* Request *
Output the first line below and each one after it, exactly, up to and including the line holding "G04 Dimensions in inches *". Pictures should not be copied.

[Design files in text formats]
---------------
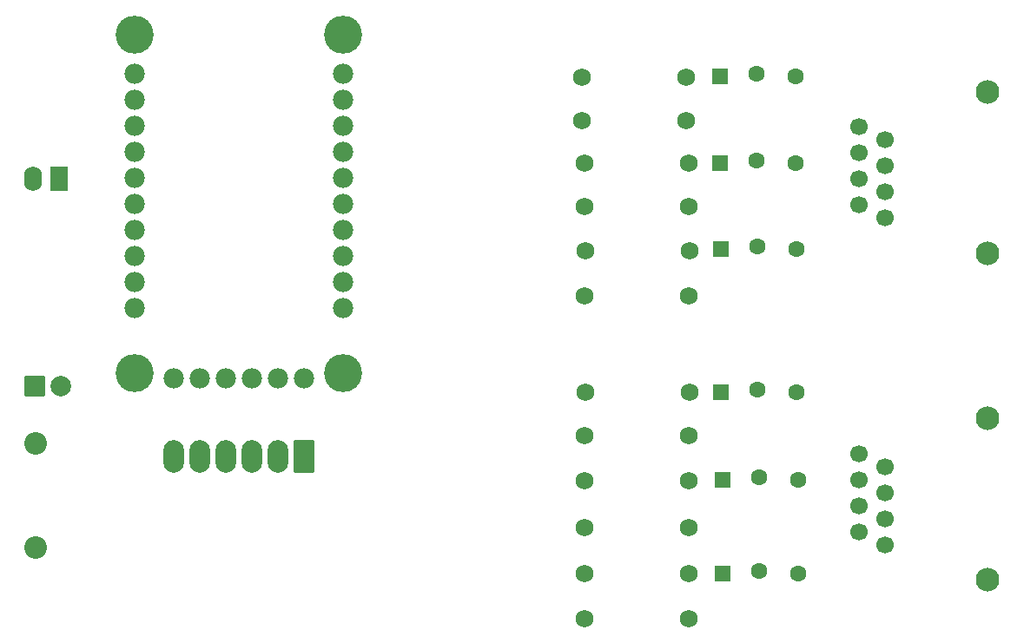
<source format=gbs>
G04 Layer: BottomSolderMaskLayer*
G04 EasyEDA v6.5.22, 2022-10-31 13:41:45*
G04 028e3914a6f949ed9ca799ef75e4ed4f,10*
G04 Gerber Generator version 0.2*
G04 Scale: 100 percent, Rotated: No, Reflected: No *
G04 Dimensions in inches *
G04 leading zeros omitted , absolute positions ,3 integer and 6 decimal *
%FSLAX36Y36*%
%MOIN*%

%AMMACRO1*1,1,$1,$2,$3*1,1,$1,$4,$5*1,1,$1,0-$2,0-$3*1,1,$1,0-$4,0-$5*20,1,$1,$2,$3,$4,$5,0*20,1,$1,$4,$5,0-$2,0-$3,0*20,1,$1,0-$2,0-$3,0-$4,0-$5,0*20,1,$1,0-$4,0-$5,$2,$3,0*4,1,4,$2,$3,$4,$5,0-$2,0-$3,0-$4,0-$5,$2,$3,0*%
%ADD10C,0.0906*%
%ADD11C,0.0669*%
%ADD12C,0.1460*%
%ADD13C,0.0780*%
%ADD14MACRO1,0.004X-0.0325X0.0453X0.0325X0.0453*%
%ADD15O,0.06896100000000001X0.094551*%
%ADD16C,0.0789*%
%ADD17MACRO1,0.008X0.0354X-0.0354X-0.0354X-0.0354*%
%ADD18O,0.07886599999999999X0.12611*%
%ADD19MACRO1,0.008X0.0354X-0.0591X-0.0354X-0.0591*%
%ADD20MACRO1,0.004X-0.0295X0.0295X0.0295X0.0295*%
%ADD21C,0.0631*%
%ADD22C,0.0680*%
%ADD23C,0.0867*%

%LPD*%
D10*
G01*
X4082439Y2289960D03*
G01*
X4082439Y2910039D03*
D11*
G01*
X3687559Y2425000D03*
G01*
X3587559Y2475000D03*
G01*
X3687559Y2525000D03*
G01*
X3587559Y2575000D03*
G01*
X3687559Y2625000D03*
G01*
X3587559Y2675000D03*
G01*
X3687559Y2725000D03*
G01*
X3587559Y2775000D03*
D10*
G01*
X4082439Y1034960D03*
G01*
X4082439Y1655039D03*
D11*
G01*
X3687559Y1170000D03*
G01*
X3587559Y1220000D03*
G01*
X3687559Y1270000D03*
G01*
X3587559Y1320000D03*
G01*
X3687559Y1370000D03*
G01*
X3587559Y1420000D03*
G01*
X3687559Y1470000D03*
G01*
X3587559Y1520000D03*
D12*
G01*
X1610000Y3130000D03*
D13*
G01*
X1610000Y2080000D03*
G01*
X1610000Y2180000D03*
G01*
X1610000Y2280000D03*
G01*
X1610000Y2380000D03*
G01*
X1610000Y2480000D03*
G01*
X1610000Y2580000D03*
G01*
X1610000Y2680000D03*
G01*
X1610000Y2780000D03*
G01*
X1610000Y2880000D03*
G01*
X1610000Y2980000D03*
D12*
G01*
X1610000Y1830000D03*
D13*
G01*
X1460000Y1810000D03*
G01*
X960000Y1810000D03*
G01*
X1060000Y1810000D03*
G01*
X1160000Y1810000D03*
G01*
X1260000Y1810000D03*
G01*
X1360000Y1810000D03*
D12*
G01*
X810000Y1830000D03*
D13*
G01*
X810000Y2080000D03*
G01*
X810000Y2980000D03*
G01*
X810000Y2880000D03*
G01*
X810000Y2780000D03*
G01*
X810000Y2680000D03*
G01*
X810000Y2580000D03*
G01*
X810000Y2480000D03*
G01*
X810000Y2380000D03*
G01*
X810000Y2280000D03*
G01*
X810000Y2180000D03*
G01*
X810000Y2080000D03*
D12*
G01*
X810000Y3130000D03*
D14*
G01*
X520000Y2575000D03*
D15*
G01*
X420000Y2575000D03*
D16*
G01*
X525000Y1780000D03*
D17*
G01*
X425000Y1780000D03*
D18*
G01*
X960000Y1510000D03*
G01*
X1060000Y1510000D03*
G01*
X1160000Y1510000D03*
G01*
X1260000Y1510000D03*
G01*
X1360000Y1510000D03*
D19*
G01*
X1460000Y1510000D03*
D20*
G01*
X3060000Y2305000D03*
D21*
G01*
X3200000Y2315000D03*
G01*
X3350000Y2305000D03*
D20*
G01*
X3055000Y2635000D03*
D21*
G01*
X3195000Y2645000D03*
G01*
X3345000Y2635000D03*
D20*
G01*
X3055000Y2970000D03*
D21*
G01*
X3195000Y2980000D03*
G01*
X3345000Y2970000D03*
D20*
G01*
X3060000Y1755000D03*
D21*
G01*
X3200000Y1765000D03*
G01*
X3350000Y1755000D03*
D20*
G01*
X3065000Y1420000D03*
D21*
G01*
X3205000Y1430000D03*
G01*
X3355000Y1420000D03*
D20*
G01*
X3065000Y1060000D03*
D21*
G01*
X3205000Y1070000D03*
G01*
X3355000Y1060000D03*
D22*
G01*
X2540000Y2300000D03*
G01*
X2940000Y2300000D03*
G01*
X2535000Y2125000D03*
G01*
X2935000Y2125000D03*
G01*
X2535000Y2635000D03*
G01*
X2935000Y2635000D03*
G01*
X2535000Y2470000D03*
G01*
X2935000Y2470000D03*
G01*
X2525000Y2965000D03*
G01*
X2925000Y2965000D03*
G01*
X2525000Y2800000D03*
G01*
X2925000Y2800000D03*
G01*
X2535000Y1590000D03*
G01*
X2935000Y1590000D03*
G01*
X2540000Y1755000D03*
G01*
X2940000Y1755000D03*
G01*
X2535000Y1235000D03*
G01*
X2935000Y1235000D03*
G01*
X2535000Y1415000D03*
G01*
X2935000Y1415000D03*
G01*
X2535000Y885000D03*
G01*
X2935000Y885000D03*
G01*
X2535000Y1060000D03*
G01*
X2935000Y1060000D03*
D23*
G01*
X430000Y1560000D03*
G01*
X430000Y1160000D03*
M02*

</source>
---------------
* Result below *
<source format=gbs>
G04 Layer: BottomSolderMaskLayer*
G04 EasyEDA v6.5.22, 2022-10-31 13:41:45*
G04 028e3914a6f949ed9ca799ef75e4ed4f,10*
G04 Gerber Generator version 0.2*
G04 Scale: 100 percent, Rotated: No, Reflected: No *
G04 Dimensions in inches *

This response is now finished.